- [DOCUMENT EXCERPT]

* * * * * * *

# Metamath Proof Explorer

## Theorem cats1len

Description: The length of concatenation with a singleton word. (Contributed by Mario Carneiro, 26-Feb-2016)

Ref Expression
Hypotheses cats1cld.1 ${⊢}{T}={S}\mathrm{++}⟨“{X}”⟩$
cats1cli.2 ${⊢}{S}\in \mathrm{Word}\mathrm{V}$
cats1fvn.3 ${⊢}\left|{S}\right|={M}$
cats1len.4 ${⊢}{M}+1={N}$
Assertion cats1len ${⊢}\left|{T}\right|={N}$

### Proof

Step Hyp Ref Expression
1 cats1cld.1 ${⊢}{T}={S}\mathrm{++}⟨“{X}”⟩$
2 cats1cli.2 ${⊢}{S}\in \mathrm{Word}\mathrm{V}$
3 cats1fvn.3 ${⊢}\left|{S}\right|={M}$
4 cats1len.4 ${⊢}{M}+1={N}$
5 1 fveq2i ${⊢}\left|{T}\right|=\left|{S}\mathrm{++}⟨“{X}”⟩\right|$
6 s1cli ${⊢}⟨“{X}”⟩\in \mathrm{Word}\mathrm{V}$
7 ccatlen ${⊢}\left({S}\in \mathrm{Word}\mathrm{V}\wedge ⟨“{X}”⟩\in \mathrm{Word}\mathrm{V}\right)\to \left|{S}\mathrm{++}⟨“{X}”⟩\right|=\left|{S}\right|+\left|⟨“{X}”⟩\right|$
8 2 6 7 mp2an ${⊢}\left|{S}\mathrm{++}⟨“{X}”⟩\right|=\left|{S}\right|+\left|⟨“{X}”⟩\right|$
9 s1len ${⊢}\left|⟨“{X}”⟩\right|=1$
10 3 9 oveq12i ${⊢}\left|{S}\right|+\left|⟨“{X}”⟩\right|={M}+1$
11 8 10 eqtri ${⊢}\left|{S}\mathrm{++}⟨“{X}”⟩\right|={M}+1$
12 11 4 eqtri ${⊢}\left|{S}\mathrm{++}⟨“{X}”⟩\right|={N}$
13 5 12 eqtri ${⊢}\left|{T}\right|={N}$

* * * * * * *

- [SUPPLIED INFORMATION]
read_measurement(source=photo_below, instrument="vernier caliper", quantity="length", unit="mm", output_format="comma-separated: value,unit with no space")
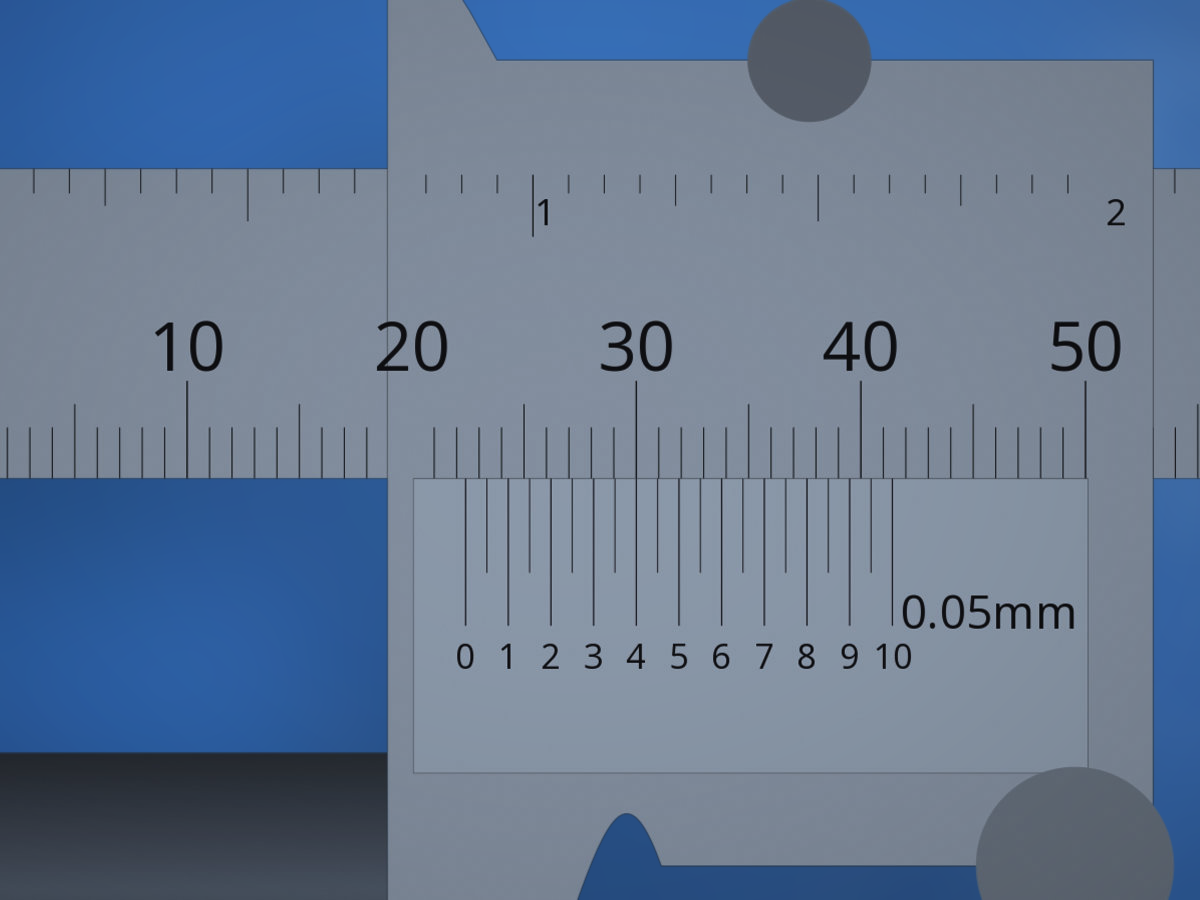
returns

* * * * * * *

- [DESCRIPTION OF THE TASK]
Rewrite the stretch of the cats1len theorem page from "# Metamath Proof" through "Mario Carneiro, 26-Feb-2016)", putting "one-letter" wherever "singleton" appears.

- [REPLY]
# Metamath Proof Explorer

## Theorem cats1len

Description: The length of concatenation with a one-letter word. (Contributed by Mario Carneiro, 26-Feb-2016)